Southern California’s Inland Empire region, which extends from Claremont to Nevada, reflects the larger world. Our region has some of the most diverse populations and some of the worst air quality and living conditions in the U.S. It is also home to billionaires and infrastructure for Amazon and other Fortune 500 companies to make their profits. Warehouses and truck traffic dominate the soil, water, and air and push aside native plants, animals, and lands. The climate is heating, drought is increasing, and the population is growing, even though the region faces increasing vulnerability.

Small Steps Still Matter

Our students have avenues to get involved in transitioning to an ecologically sound society. As a member of the Redford Conservancy team and a broader member of the 5Cs community, I feel like this is my biggest contribution to them. When students feel cynical about the future and their contribution, they want to give up. That’s exactly where fossil fuel, big tech, and big pharma want them to be.

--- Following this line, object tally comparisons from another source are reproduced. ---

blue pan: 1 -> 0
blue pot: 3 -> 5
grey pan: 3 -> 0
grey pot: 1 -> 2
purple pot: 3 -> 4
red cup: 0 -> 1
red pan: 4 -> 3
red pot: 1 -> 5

The Redford Conservancy may be a small organization in the grand scheme, but we prepare students to avoid falling into this trap. Our students learn to support communities on the front lines, confront harmful projects at the planning and advocacy level, expose corruption, write, document their work, generate and visualize data, and do meaningful scientific research and solution-building. Through all our projects, we are showing them a pathway through despair to the future.

If students feel that they can plug in and get to work making the world a better place, that is a victory. It matters. Reminding them how to do this is one of the most important victories we can strive for as educators.

Arthur Levine ’14 is an applied research fellow at Pitzer’s Robert Redford Conservancy for Southern California Sustainability. He has a Master of Science in Regenerative Studies, sits on the advisory boards of Riverside Food Systems Alliance and Agroecology Commons, and is a steering committee member for the Inland Southern California Climate Collaborative.